I put my arms around her, patting her on the back as she sobs into my shoulder. This is all worse than I even thought. Dominick was right on the money. I always knew Carl was a sleazebag who couldn’t be trusted, but this? This is insanity. Selling us to the mafia like a couple of cows? Hell no. I won’t stand for it.

“Vanessa, listen to me: the mafia doesn’t forget a bargain. They’ll be coming after us, and between the mafia and Carl, one of the two is bound to catch up if we don’t split soon. So here’s what you’re going to do for me. I’m going to give you some money, and I’m going to get that nice cab driver out there to call up one of his colleagues to come get me. That nice man is going to take you to Reno. There, you’re going to get on a bus. Make sure you buy a ticket to get as far from Vegas as you can go. Then find another bus station, another company, and take another bus even further. When you get there, you lie low, okay? Use the money I give you. Pay for a hotel. Not a crappy one, either. You put yourself up in a safe hotel and make it your basecamp. From there, you find a job. Something quiet. Be a bartender or a nanny or something. Get paid in cash and pay for everything in cash. Keep a stash of burner phones. Use one for a week and toss it. On to the next one. They’ll forget us eventually, but for now, you’re going to need to be paranoid to keep yourself safe,” I tell her firmly, pushing back to gaze into her teary eyes.

She sniffles and nods. “But what about you, Hadley? Why don’t you just come with me? They’ll be after you, too. Just come with me. We can hide out together,” she suggests.

I bite my lip. It’s a tempting offer. Just leave all this mess behind and start over. But if I do, I’ll be abandoning my money. My dreams of owning a home. Of traveling the world. Of broadening my horizons.

And I’ll be leaving Dominick behind, too. Why does the thought of that bug me so much?

“I can’t go with you,” I tell her with a sigh. “I can’t. One of us can disappear, but us together... It’s too dangerous, honey. We need to split up. It’ll be harder for them to trace us that way. Here. Take this.”

I pull out my slick little patent leather wallet and yank out a stack of hundred-dollar bills. A thick stack. Vanessa’s eyes widen as I force the stack into her hands. “Go out there and get in that taxi. Tell him to take you to Reno. Follow my instructions from there. You can do this,” I assure her.

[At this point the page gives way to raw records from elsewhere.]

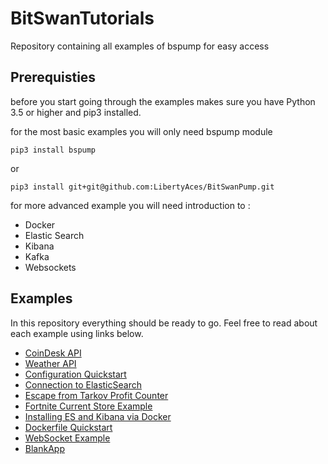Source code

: # BitSwanTutorials
Repository containing all examples of bspump for easy access

## Prerequisties

before you start going through the examples makes sure you have Python 3.5 or higher and pip3 installed.

for the most basic examples you will only need bspump module 

    pip3 install bspump

or

    pip3 install git+git@github.com:LibertyAces/BitSwanPump.git

for more advanced example you will need introduction to :
- Docker
- Elastic Search
- Kibana
- Kafka
- Websockets

## Examples

In this repository everything should be ready to go. Feel free to read about each example using links below.

- [CoinDesk API](https://bitswanpump.readthedocs.io/en/latest/examples/coindeskAPI/index.html)
- [Weather API](https://bitswanpump.readthedocs.io/en/latest/examples/weatherAPI/weatherAPI.html)
- [Configuration Quickstart](https://bitswanpump.readthedocs.io/en/latest/examples/configquickstart/configquickstart.html)
- [Connection to ElasticSearch](https://bitswanpump.readthedocs.io/en/latest/examples/connectionES/connectionES.html)
- [Escape from Tarkov Profit Counter](https://bitswanpump.readthedocs.io/en/latest/examples/TarkovProfitCounter/TarkovProfitCounter.html)
- [Fortnite Current Store Example](https://bitswanpump.readthedocs.io/en/latest/examples/fortnitecurrentshop/fortnitecurrentshop.html)
- [Installing ES and Kibana via Docker](https://bitswanpump.readthedocs.io/en/latest/examples/InstallESKibanaviaDocker/InstallESKibanaviaDocker.html)
- [Dockerfile Quickstart](https://bitswanpump.readthedocs.io/en/latest/examples/docker/docker.html)
- [WebSocket Example](https://bitswanpump.readthedocs.io/en/latest/examples/websocket/websocket.html)
- [BlankApp](https://bitswanpump.readthedocs.io/en/latest/examples/blankapp/blankapp.html)
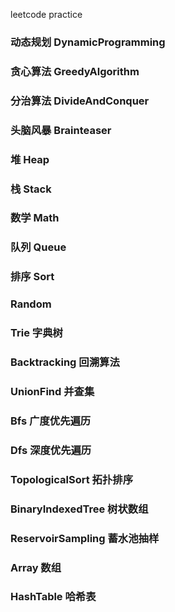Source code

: leetcode practice
### 动态规划 DynamicProgramming
### 贪心算法 GreedyAlgorithm
### 分治算法 DivideAndConquer
### 头脑风暴 Brainteaser
### 堆 Heap
### 栈 Stack
### 数学 Math
### 队列 Queue
### 排序 Sort
### Random
### Trie 字典树 
### Backtracking 回溯算法
### UnionFind 并查集
### Bfs  广度优先遍历 
### Dfs  深度优先遍历
### TopologicalSort 拓扑排序
### BinaryIndexedTree 树状数组
### ReservoirSampling 蓄水池抽样
### Array 数组
### HashTable 哈希表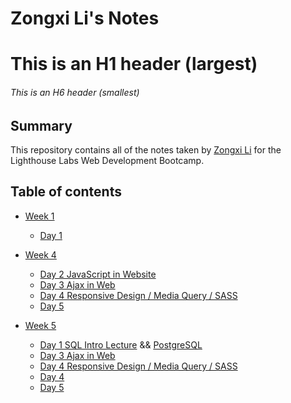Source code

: # Zongxi Li's Notes
# This is an H1 header (largest)
###### This is an H6 header (smallest)
## Summary 
This repository contains all of the notes taken by [Zongxi Li](https://github.com/zongxili) for the Lighthouse Labs Web Development Bootcamp.

## Table of contents
* [Week 1](/Week_1)
  * [Day 1](/Week_1/Day_1)


* [Week 4](/Week_4)
  * [Day 2 JavaScript in Website](/Week_4/d2/about_js.md)
  * [Day 3 Ajax in Web](/Week_4/d3/ajax.md)
  * [Day 4 Responsive Design / Media Query / SASS](/Week_4/d4/responsive_design.md)
  * [Day 5](/Week_4/d5)

* [Week 5](/Week_5)
  * [Day 1 SQL Intro Lecture](/Week_5/d1/SQL_intor.md) && [PostgreSQL](/Week_5/d1/PostgreSQL.md)
  * [Day 3 Ajax in Web](/Week_5/d1/ajax.md)
  * [Day 4 Responsive Design / Media Query / SASS](/Week_5/d1/responsive_design.md)
  * [Day 4](/Week_4/d5)
  * [Day 5](/Week_4/d5)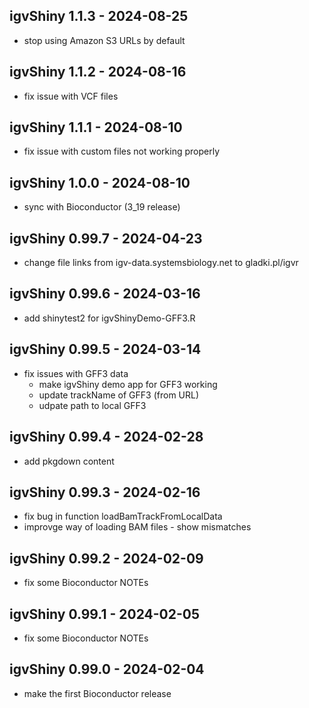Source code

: ## igvShiny 1.1.3 - 2024-08-25
* stop using Amazon S3 URLs by default

## igvShiny 1.1.2 - 2024-08-16
* fix issue with VCF files

## igvShiny 1.1.1 - 2024-08-10
* fix issue with custom files not working properly

## igvShiny 1.0.0 - 2024-08-10
* sync with Bioconductor (3_19 release)

## igvShiny 0.99.7 - 2024-04-23
* change file links from igv-data.systemsbiology.net to gladki.pl/igvr

## igvShiny 0.99.6 - 2024-03-16
* add shinytest2 for igvShinyDemo-GFF3.R

## igvShiny 0.99.5 - 2024-03-14
* fix issues with GFF3 data
  * make igvShiny demo app for GFF3 working
  * update trackName of GFF3 (from URL)
  * udpate path to local GFF3

## igvShiny 0.99.4 - 2024-02-28
* add pkgdown content

## igvShiny 0.99.3 - 2024-02-16
* fix bug in function loadBamTrackFromLocalData
* improvge way of loading BAM files - show mismatches

## igvShiny 0.99.2 - 2024-02-09
* fix some Bioconductor NOTEs

## igvShiny 0.99.1 - 2024-02-05
* fix some Bioconductor NOTEs

## igvShiny 0.99.0 - 2024-02-04
* make the first Bioconductor release

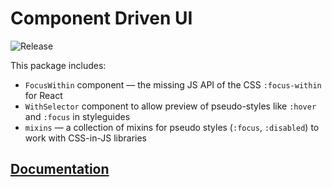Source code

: # Component Driven UI

![Release](https://github.com/component-driven/ui/workflows/Release/badge.svg)

This package includes:

- `FocusWithin` component — the missing JS API of the CSS `:focus-within` for React
- `WithSelector` component to allow preview of pseudo-styles like `:hover` and `:focus` in styleguides
- `mixins` — a collection of mixins for pseudo styles (`:focus`, `:disabled`) to work with CSS-in-JS libraries

## [Documentation](https://react-focus-utils.netlify.com)
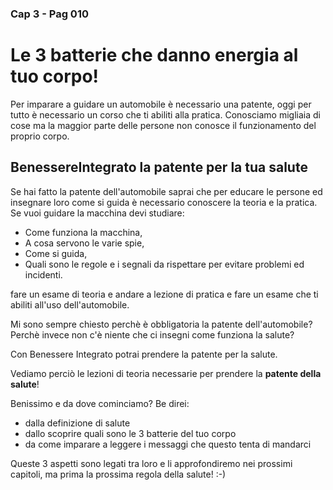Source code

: ### Cap 3 - Pag 010

# Le 3 batterie che danno energia al tuo corpo!

Per imparare a guidare un automobile è necessario una patente, oggi per tutto è necessario un corso che ti abiliti alla pratica.
Conosciamo migliaia di cose ma la maggior parte delle persone non conosce il funzionamento del proprio corpo.

## BenessereIntegrato la patente per la tua salute

Se hai fatto la patente dell'automobile saprai che per educare le persone ed insegnare loro come si guida è necessario conoscere la teoria e la pratica.
Se vuoi guidare la macchina devi studiare:

- Come funziona la macchina,
- A cosa servono le varie spie,
- Come si guida,
- Quali sono le regole e i segnali da rispettare per evitare problemi ed incidenti.

fare un esame di teoria e andare a lezione di pratica e fare un esame che ti abiliti all'uso dell'automobile.

Mi sono sempre chiesto perchè è obbligatoria la patente dell'automobile? Perchè invece non c'è niente che ci insegni come funziona la salute?

Con Benessere Integrato potrai prendere la patente per la salute.

Vediamo perciò le lezioni di teoria necessarie per prendere la **patente della salute**!

Benissimo e da dove cominciamo? Be direi:
- dalla definizione di salute 
- dallo scoprire quali sono le 3 batterie del tuo corpo 
- da come imparare a leggere i messaggi che questo tenta di mandarci

Queste 3 aspetti sono legati tra loro e li approfondiremo nei prossimi capitoli, ma prima la prossima regola della salute! :-)

<!--stackedit_data:
eyJoaXN0b3J5IjpbMTIwMTQzNDQ5MywtMjAwNjY3NzQwNywtNj
Q0MTU0MTA4XX0=
-->
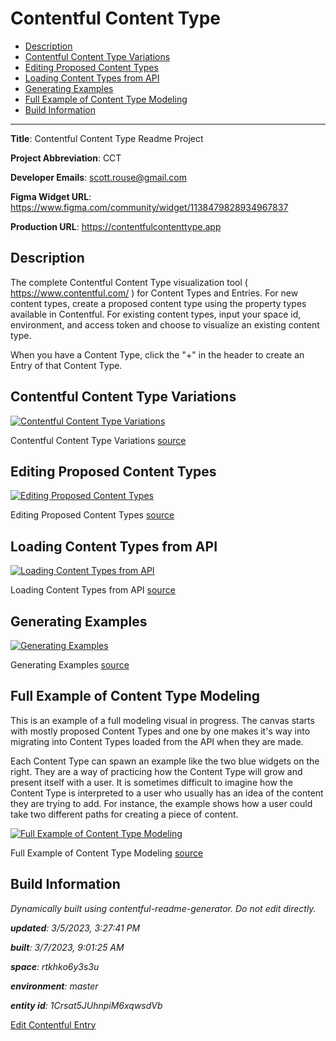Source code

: # Contentful Content Type
<!-- 
  Do not edit directly, built using contentful-readme-generator.
  Content details in Build Information below.
-->

- [Description](#description)
- [Contentful Content Type Variations](#contentful-content-type-variations)
- [Editing Proposed Content Types](#editing-proposed-content-types)
- [Loading Content Types from API](#loading-content-types-from-api)
- [Generating Examples](#generating-examples)
- [Full Example of Content Type Modeling](#full-example-of-content-type-modeling)
- [Build Information](#build-information)

---


__Title__: Contentful Content Type Readme Project

__Project Abbreviation__: CCT

__Developer Emails__: scott.rouse@gmail.com

__Figma Widget URL__: https://www.figma.com/community/widget/1138479828934967837

__Production URL__: https://contentfulcontenttype.app

## Description

The complete Contentful Content Type visualization tool ( https://www.contentful.com/ ) for Content Types and Entries. For new content types, create a proposed content type using the property types available in Contentful. For existing content types, input your space id, environment, and access token and choose to visualize an existing content type. 

When you have a Content Type, click the "+" in the header to create an Entry of that Content Type.

## Contentful Content Type Variations

[![Contentful Content Type Variations](https://images.ctfassets.net/rtkhko6y3s3u/2ACZNvb0tl5ZgV084zDhuv/e25aa624edd6a4deafc39176f55fdfaa/Contentful_Content_Type_Variations.png)](https://images.ctfassets.net/rtkhko6y3s3u/2ACZNvb0tl5ZgV084zDhuv/e25aa624edd6a4deafc39176f55fdfaa/Contentful_Content_Type_Variations.png "View Full Size")
    
Contentful Content Type Variations [source](https://www.figma.com/file/u1sVmfRm0IWGj2KXlzlN5l/?node-id=3:82)


## Editing Proposed Content Types

[![Editing Proposed Content Types](https://images.ctfassets.net/rtkhko6y3s3u/5mA6cawyfyZM74OA4BJlg3/16affed37326d62896759320ba4137b5/Editing_Proposed_Content_Types.png)](https://images.ctfassets.net/rtkhko6y3s3u/5mA6cawyfyZM74OA4BJlg3/16affed37326d62896759320ba4137b5/Editing_Proposed_Content_Types.png "View Full Size")
    
Editing Proposed Content Types [source](https://www.figma.com/file/u1sVmfRm0IWGj2KXlzlN5l/?node-id=6:37)


## Loading Content Types from API

[![Loading Content Types from API](https://images.ctfassets.net/rtkhko6y3s3u/1v8Ul5Mhw6FEFohJ2JA3WS/3f67e78256f0b561ffe97fa72b84e24a/Loading_Content_Types_from_API.png)](https://images.ctfassets.net/rtkhko6y3s3u/1v8Ul5Mhw6FEFohJ2JA3WS/3f67e78256f0b561ffe97fa72b84e24a/Loading_Content_Types_from_API.png "View Full Size")
    
Loading Content Types from API [source](https://www.figma.com/file/u1sVmfRm0IWGj2KXlzlN5l/?node-id=7:42)


## Generating Examples

[![Generating Examples](https://images.ctfassets.net/rtkhko6y3s3u/7LFsLxfL7Ar9svYyeUd569/587a04b8eea78bf49af4cff728dc22ad/Generating_Examples.png)](https://images.ctfassets.net/rtkhko6y3s3u/7LFsLxfL7Ar9svYyeUd569/587a04b8eea78bf49af4cff728dc22ad/Generating_Examples.png "View Full Size")
    
Generating Examples [source](https://www.figma.com/file/u1sVmfRm0IWGj2KXlzlN5l/?node-id=8:428)


## Full Example of Content Type Modeling
This is an example of a full modeling visual in progress. The canvas starts with mostly proposed Content Types and one by one makes it's way into migrating into Content Types loaded from the API when they are made. 

Each Content Type can spawn an example like the two blue widgets on the right. They are a way of practicing how the Content Type will grow and present itself with a user. It is sometimes difficult to imagine how the Content Type is interpreted to a user who usually has an idea of the content they are trying to add. For instance, the example shows how a user could take two different paths for creating a piece of content.

[![Full Example of Content Type Modeling](https://images.ctfassets.net/rtkhko6y3s3u/5nXIG7hlSBP4DffK6VrauK/313505642313f6da53db89ea3d7da605/Full_Example_of_Content_Type_Modeling.png)](https://images.ctfassets.net/rtkhko6y3s3u/5nXIG7hlSBP4DffK6VrauK/313505642313f6da53db89ea3d7da605/Full_Example_of_Content_Type_Modeling.png "View Full Size")
    
Full Example of Content Type Modeling [source](https://www.figma.com/file/u1sVmfRm0IWGj2KXlzlN5l/?node-id=8:1779)


## Build Information

*Dynamically built using contentful-readme-generator. Do not edit directly.*

*__updated__: 3/5/2023, 3:27:41 PM*

*__built__: 3/7/2023, 9:01:25 AM*

*__space__: rtkhko6y3s3u*

*__environment__: master*

*__entity id__: 1Crsat5JUhnpiM6xqwsdVb*

[Edit Contentful Entry](https://app.contentful.com/spaces/rtkhko6y3s3u/environments/master/entries/1Crsat5JUhnpiM6xqwsdVb)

She looks heartbroken at first, and I know it’s killing her to leave me behind. But finally, she nods and tucks the money into her pocket. “Okay. I’ll try. Thank you,” Vanessa says softly.

“Don’t mention it. We’ve got to look out for each other in this world. Because you sure as hell know nobody else is going to,” I tell her with a dry smile. “Go. Go ahead.”

She looks like she wants to say something else, but she thinks better of it. Instead, she just hugs me tight for a few seconds, then bolts out of the bathroom. She leaves me to stand there, looking at my own reflection in the filthy mirror. What the hell am I going to do? Will I run away? Spend my whole life trying to outpace the mafia, always looking over my shoulder?